After keeping her diagnosis a secret for five years, Harry Connick Jr.’s wife Jill Goodacre is finally ready to talk about her fight against breast cancer. In a new interview with People, Goodacre, 53, recounts the exact moment she discovered she was in for the battle of her life.

Back in October 2012, Goodacre, like clockwork, went in for her routine mammogram. At first, the results of her mammogram were clear and showed no signs of cancer. However, after taking another look at the ultrasound, her doctors detected an abnormality. As a result, she had to have a biopsy.

"Jill was told that she has dense breasts, [and] it was recommended that she also have an ultrasound following the mammogram," Kate Coyne, the executive editor of People magazine, told ABC News. "The technician saw something that didn't look good."

According to People, when the biopsy results came back, the Louisiana native and his wife learned that she had stage 1 invasive ductal carcinoma. Goodacre’s immediate treatment would involve a lumpectomy (surgery to remove the tumor), radiation, and the medication Tamoxifen, which is a pill used to treat early-stage breast cancer.

"I was scared I was going to lose her [Goodacre], absolutely," Connick Jr., 50, told the magazine. "I wasn’t going to let her see that, but I was. I know from losing my mom [from ovarian cancer when he was 13] that the worst can happen. She’s my best friend, and I really don’t know what I would do without her."

Fortunately, Connick Jr. doesn’t have to worry about that as of now because his wife is in remission.
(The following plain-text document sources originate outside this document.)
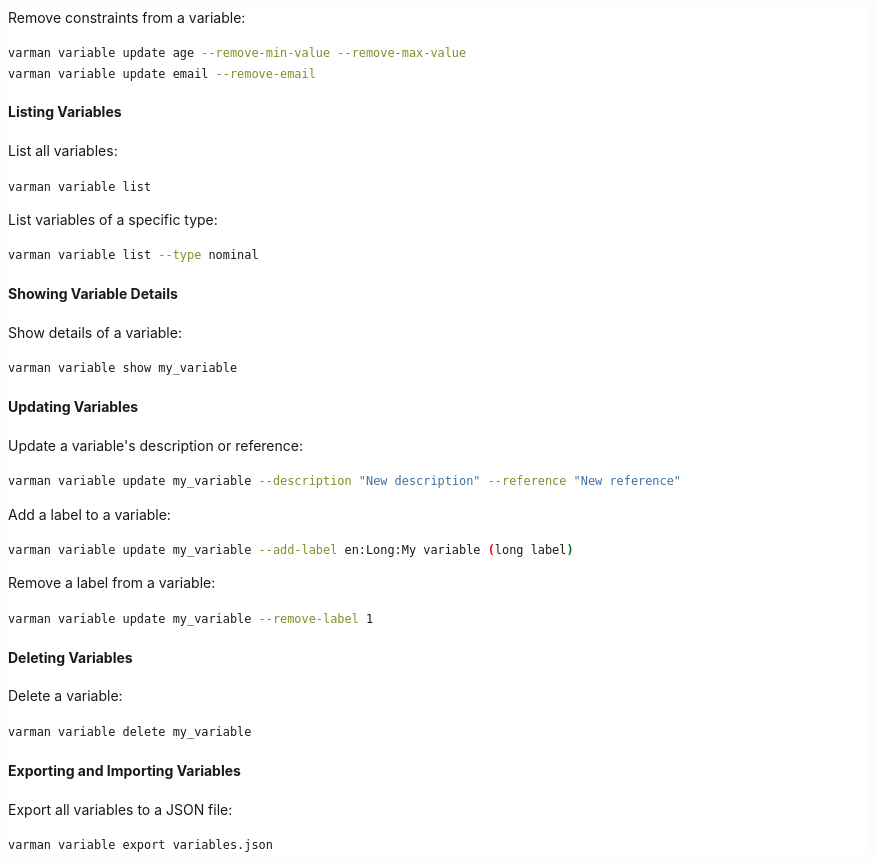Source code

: Remove constraints from a variable:

```bash
varman variable update age --remove-min-value --remove-max-value
varman variable update email --remove-email
```

#### Listing Variables

List all variables:

```bash
varman variable list
```

List variables of a specific type:

```bash
varman variable list --type nominal
```

#### Showing Variable Details

Show details of a variable:

```bash
varman variable show my_variable
```

#### Updating Variables

Update a variable's description or reference:

```bash
varman variable update my_variable --description "New description" --reference "New reference"
```

Add a label to a variable:

```bash
varman variable update my_variable --add-label en:Long:My variable (long label)
```

Remove a label from a variable:

```bash
varman variable update my_variable --remove-label 1
```

#### Deleting Variables

Delete a variable:

```bash
varman variable delete my_variable
```

#### Exporting and Importing Variables

Export all variables to a JSON file:

```bash
varman variable export variables.json
```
"All I wanted to do was grow old with you and have as many years as possible as I could with you," Connick Jr. told his wife during an episode of Harry, which airs on Thursday, October 26, on FOX.
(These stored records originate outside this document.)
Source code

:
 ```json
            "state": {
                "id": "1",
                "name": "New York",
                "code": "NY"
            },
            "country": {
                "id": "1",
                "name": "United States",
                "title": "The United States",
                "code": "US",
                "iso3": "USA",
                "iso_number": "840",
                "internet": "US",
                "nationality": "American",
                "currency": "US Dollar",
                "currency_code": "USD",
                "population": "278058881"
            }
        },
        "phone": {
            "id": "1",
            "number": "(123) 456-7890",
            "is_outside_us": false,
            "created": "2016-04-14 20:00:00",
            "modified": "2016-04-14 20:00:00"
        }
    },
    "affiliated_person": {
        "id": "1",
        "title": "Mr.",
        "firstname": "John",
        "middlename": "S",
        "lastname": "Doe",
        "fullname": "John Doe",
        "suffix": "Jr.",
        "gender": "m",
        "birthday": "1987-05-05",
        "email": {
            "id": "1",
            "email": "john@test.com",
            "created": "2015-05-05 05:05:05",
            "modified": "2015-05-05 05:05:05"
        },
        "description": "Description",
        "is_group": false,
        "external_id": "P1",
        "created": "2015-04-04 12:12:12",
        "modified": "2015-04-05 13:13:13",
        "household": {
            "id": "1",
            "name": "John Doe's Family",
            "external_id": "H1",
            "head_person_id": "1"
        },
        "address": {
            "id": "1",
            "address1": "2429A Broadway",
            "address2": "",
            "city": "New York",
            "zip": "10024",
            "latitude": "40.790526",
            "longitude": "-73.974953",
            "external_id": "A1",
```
Yet despite the good news that Goodacre’s cancer is in remission, the couple wasn’t prepared to reveal her positive prognosis until they reached the five-year milestone this month.

"It wasn’t like we were superstitious, like if we said something about being in the clear we’d somehow jinx it," Goodacre said. "But we wanted to be well on the other side of things before we told everybody. The doctors all say that after the five-year mark, things look optimistic, so we’re starting to feel pretty good."
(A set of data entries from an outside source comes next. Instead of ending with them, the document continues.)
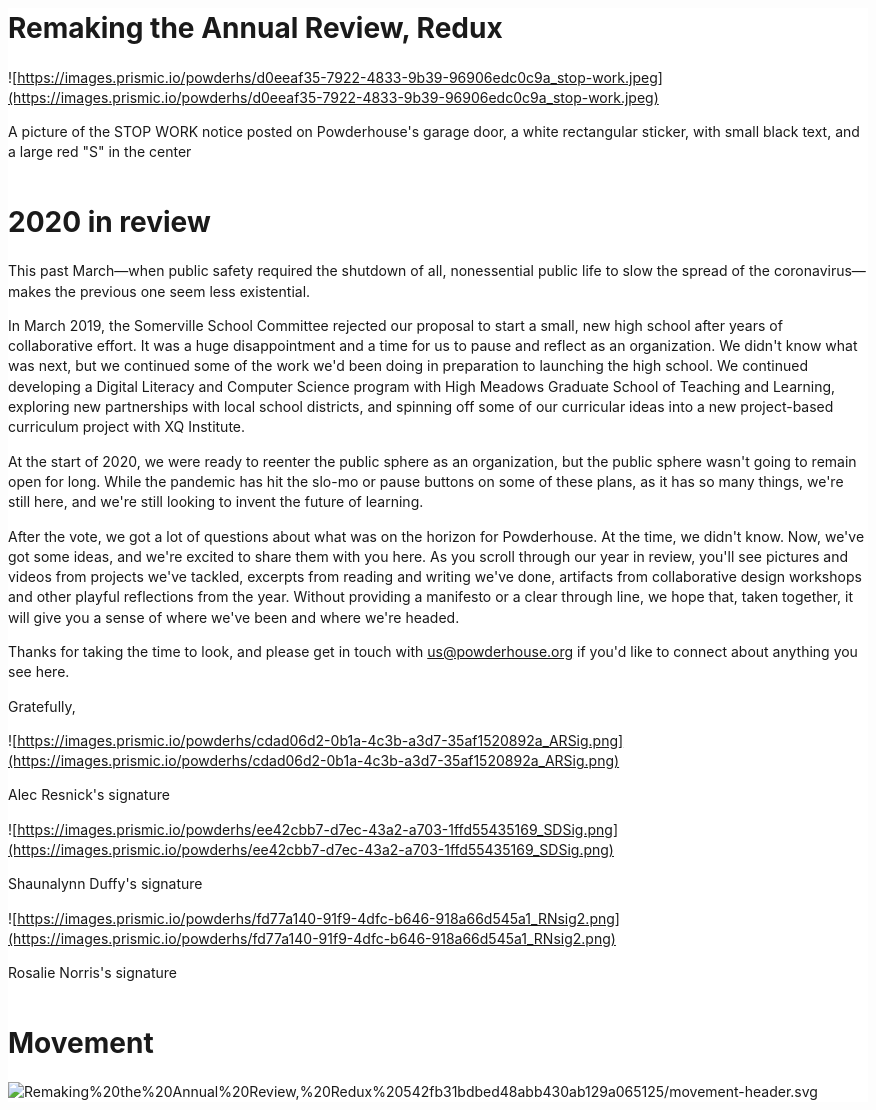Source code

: # Remaking the Annual Review, Redux

![https://images.prismic.io/powderhs/d0eeaf35-7922-4833-9b39-96906edc0c9a_stop-work.jpeg](https://images.prismic.io/powderhs/d0eeaf35-7922-4833-9b39-96906edc0c9a_stop-work.jpeg)

A picture of the STOP WORK notice posted on Powderhouse's garage door, a white rectangular sticker, with small black text, and a large red "S" in the center

# 2020 in review

This past March—when public safety required the shutdown of all, nonessential public life to slow the spread of the coronavirus—makes the previous one seem less existential.

In March 2019, the Somerville School Committee rejected our proposal to start a small, new high school after years of collaborative effort. It was a huge disappointment and a time for us to pause and reflect as an organization. We didn't know what was next, but we continued some of the work we'd been doing in preparation to launching the high school. We continued developing a Digital Literacy and Computer Science program with High Meadows Graduate School of Teaching and Learning, exploring new partnerships with local school districts, and spinning off some of our curricular ideas into a new project-based curriculum project with XQ Institute.

At the start of 2020, we were ready to reenter the public sphere as an organization, but the public sphere wasn't going to remain open for long. While the pandemic has hit the slo-mo or pause buttons on some of these plans, as it has so many things, we're still here, and we're still looking to invent the future of learning.

After the vote, we got a lot of questions about what was on the horizon for Powderhouse. At the time, we didn't know. Now, we've got some ideas, and we're excited to share them with you here. As you scroll through our year in review, you'll see pictures and videos from projects we've tackled, excerpts from reading and writing we've done, artifacts from collaborative design workshops and other playful reflections from the year. Without providing a manifesto or a clear through line, we hope that, taken together, it will give you a sense of where we've been and where we're headed.

Thanks for taking the time to look, and please get in touch with us@powderhouse.org if you'd like to connect about anything you see here.

Gratefully,

![https://images.prismic.io/powderhs/cdad06d2-0b1a-4c3b-a3d7-35af1520892a_ARSig.png](https://images.prismic.io/powderhs/cdad06d2-0b1a-4c3b-a3d7-35af1520892a_ARSig.png)

Alec Resnick's signature

![https://images.prismic.io/powderhs/ee42cbb7-d7ec-43a2-a703-1ffd55435169_SDSig.png](https://images.prismic.io/powderhs/ee42cbb7-d7ec-43a2-a703-1ffd55435169_SDSig.png)

Shaunalynn Duffy's signature

![https://images.prismic.io/powderhs/fd77a140-91f9-4dfc-b646-918a66d545a1_RNsig2.png](https://images.prismic.io/powderhs/fd77a140-91f9-4dfc-b646-918a66d545a1_RNsig2.png)

Rosalie Norris's signature

# Movement

![Remaking%20the%20Annual%20Review,%20Redux%20542fb31bdbed48abb430ab129a065125/movement-header.svg](Remaking%20the%20Annual%20Review,%20Redux%20542fb31bdbed48abb430ab129a065125/movement-header.svg)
Goodacre added, "If I'd only had a mammogram and walked away for the next year, things could have turned out so differently for me."

Still, the model and mother of three, is coping with the fear of recurrence and the cancer possibly returning.

"It’s not something that’s just going to go away like it never happened," Goodacre explained. "I’ll always be a little nervous, always having to get checked, always hoping it doesn’t come back."

With her Grammy-winning husband and three daughters by her side, Goodacre found the strength to battle her breast cancer diagnosis. Today, she hopes by sharing her story she can inspire others who are undergoing treatment.